Für Olympia: 100 Millionen Impfdosen aus der EU nach Japan

Die olympischen Ringe im Hafenviertel Odaiba in Tokio

Spiele in Tokio

Für Olympia: 100 Millionen Impfdosen aus der EU nach Japan

Corona-Impfstoff für Olympia: Die Europäische Union wird das Gastgeberland Japan im Kampf um die Durchführung der Sommerspiele (23. Juli bis 8. August) in Tokio unterstützen und mehr als 100 Millionen Impfdosen zur Verfügung stellen. Die Aktion ist ebenso wie die Austragung der Spiele sehr umstritten.

Mit dieser Anzahl an Dosen können rund 40 Prozent der japanischen Bevölkerung zweimal geimpft werden. Derzeit haben gerade erst rund fünf Prozent ihre Erstimpfung erhalten. Dass der Export genehmigt wird, teilte Ursula von der Leyen, Präsidentin der Europäischen Kommission, am Donnerstag (27.05.2021) mit. "Wir unterstützen die sichere Austragung der Olympischen und Paralympischen Spiele in Tokio als Symbol der globalen Gemeinschaft im Kampf gegen Covid-19", hieß es in einer gemeinsamen Erklärung der EU und Japans.

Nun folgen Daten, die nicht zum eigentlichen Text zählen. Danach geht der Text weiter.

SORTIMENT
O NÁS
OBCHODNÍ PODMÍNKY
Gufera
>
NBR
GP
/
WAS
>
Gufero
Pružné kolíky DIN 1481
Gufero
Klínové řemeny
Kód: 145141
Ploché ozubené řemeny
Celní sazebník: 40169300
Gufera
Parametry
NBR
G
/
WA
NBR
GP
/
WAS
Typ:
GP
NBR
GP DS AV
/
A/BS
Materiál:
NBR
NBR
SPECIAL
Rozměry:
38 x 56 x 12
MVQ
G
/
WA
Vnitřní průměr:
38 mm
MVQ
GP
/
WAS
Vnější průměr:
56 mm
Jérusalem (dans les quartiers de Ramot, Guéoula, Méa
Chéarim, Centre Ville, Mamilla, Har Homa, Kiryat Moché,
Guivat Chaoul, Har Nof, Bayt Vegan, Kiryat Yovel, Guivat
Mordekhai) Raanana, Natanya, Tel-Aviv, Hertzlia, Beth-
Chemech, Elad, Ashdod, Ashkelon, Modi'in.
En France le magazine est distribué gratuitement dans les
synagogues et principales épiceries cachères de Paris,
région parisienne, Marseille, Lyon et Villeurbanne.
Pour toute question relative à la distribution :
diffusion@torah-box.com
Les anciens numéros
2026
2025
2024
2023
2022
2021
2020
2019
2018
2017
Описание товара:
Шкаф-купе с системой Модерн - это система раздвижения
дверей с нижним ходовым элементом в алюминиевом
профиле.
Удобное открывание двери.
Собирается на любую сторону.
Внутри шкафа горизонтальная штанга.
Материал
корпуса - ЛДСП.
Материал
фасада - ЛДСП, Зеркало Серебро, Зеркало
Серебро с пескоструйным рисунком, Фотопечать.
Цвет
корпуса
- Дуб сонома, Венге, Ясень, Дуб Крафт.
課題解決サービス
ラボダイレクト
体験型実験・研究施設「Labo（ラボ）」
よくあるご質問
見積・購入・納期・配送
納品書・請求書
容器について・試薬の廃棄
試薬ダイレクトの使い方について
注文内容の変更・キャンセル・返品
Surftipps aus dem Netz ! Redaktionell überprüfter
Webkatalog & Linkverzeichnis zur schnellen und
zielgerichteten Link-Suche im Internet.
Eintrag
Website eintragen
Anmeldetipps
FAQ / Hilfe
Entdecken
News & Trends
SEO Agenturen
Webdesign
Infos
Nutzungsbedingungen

Von der Leyen konnte jedoch nicht sagen, wie viele der 100 Millionen Impfdosen schon exportiert worden sind. Die EU habe keine Informationen über die Lieferzeitpläne der Pharmaunternehmen. Eine Kommissionssprecherin präzisierte laut Tagesschau, dass sich die Zahl der gut 100 Millionen Dosen auf die Zeit seit der Einführung der Exportkontrolle durch die EU Ende Januar beziehe. "Für die Lieferungen sind die Pharmafirmen zuständig", sagte sie. Üblicherweise erfolgten diese nach der Exportgenehmigung aber "einige wenige Wochen später."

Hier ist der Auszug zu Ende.